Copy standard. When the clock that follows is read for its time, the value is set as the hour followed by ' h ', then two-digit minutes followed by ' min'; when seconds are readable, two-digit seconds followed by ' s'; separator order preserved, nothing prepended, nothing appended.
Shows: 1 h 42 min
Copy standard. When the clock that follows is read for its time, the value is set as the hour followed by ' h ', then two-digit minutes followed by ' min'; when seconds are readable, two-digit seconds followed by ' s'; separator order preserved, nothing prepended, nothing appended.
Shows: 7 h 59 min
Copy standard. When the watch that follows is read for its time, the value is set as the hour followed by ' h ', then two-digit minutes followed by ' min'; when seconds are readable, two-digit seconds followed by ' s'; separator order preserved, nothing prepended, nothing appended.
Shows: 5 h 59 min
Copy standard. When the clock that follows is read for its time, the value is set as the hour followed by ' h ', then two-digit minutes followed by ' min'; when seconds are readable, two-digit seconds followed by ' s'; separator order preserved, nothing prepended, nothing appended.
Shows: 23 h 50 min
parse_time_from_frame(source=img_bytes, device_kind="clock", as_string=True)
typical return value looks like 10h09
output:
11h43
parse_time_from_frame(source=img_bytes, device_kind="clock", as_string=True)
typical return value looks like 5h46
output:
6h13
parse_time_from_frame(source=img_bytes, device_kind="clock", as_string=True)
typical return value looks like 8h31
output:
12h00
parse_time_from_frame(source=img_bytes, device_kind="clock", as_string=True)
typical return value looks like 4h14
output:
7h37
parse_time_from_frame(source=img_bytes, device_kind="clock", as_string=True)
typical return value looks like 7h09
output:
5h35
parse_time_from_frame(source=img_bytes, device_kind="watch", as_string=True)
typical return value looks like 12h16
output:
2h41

· · ·

◆ **GOAL**
Copy out the material word for word, from its first line through the line that contains "Shows: 23 h 50 min", including that line.

◆ **OUTPUT OF THE EXERCISE**
Copy standard. When the clock that follows is read for its time, the value is set as the hour followed by ' h ', then two-digit minutes followed by ' min'; when seconds are readable, two-digit seconds followed by ' s'; separator order preserved, nothing prepended, nothing appended.
Shows: 1 h 42 min
Copy standard. When the clock that follows is read for its time, the value is set as the hour followed by ' h ', then two-digit minutes followed by ' min'; when seconds are readable, two-digit seconds followed by ' s'; separator order preserved, nothing prepended, nothing appended.
Shows: 7 h 59 min
Copy standard. When the watch that follows is read for its time, the value is set as the hour followed by ' h ', then two-digit minutes followed by ' min'; when seconds are readable, two-digit seconds followed by ' s'; separator order preserved, nothing prepended, nothing appended.
Shows: 5 h 59 min
Copy standard. When the clock that follows is read for its time, the value is set as the hour followed by ' h ', then two-digit minutes followed by ' min'; when seconds are readable, two-digit seconds followed by ' s'; separator order preserved, nothing prepended, nothing appended.
Shows: 23 h 50 min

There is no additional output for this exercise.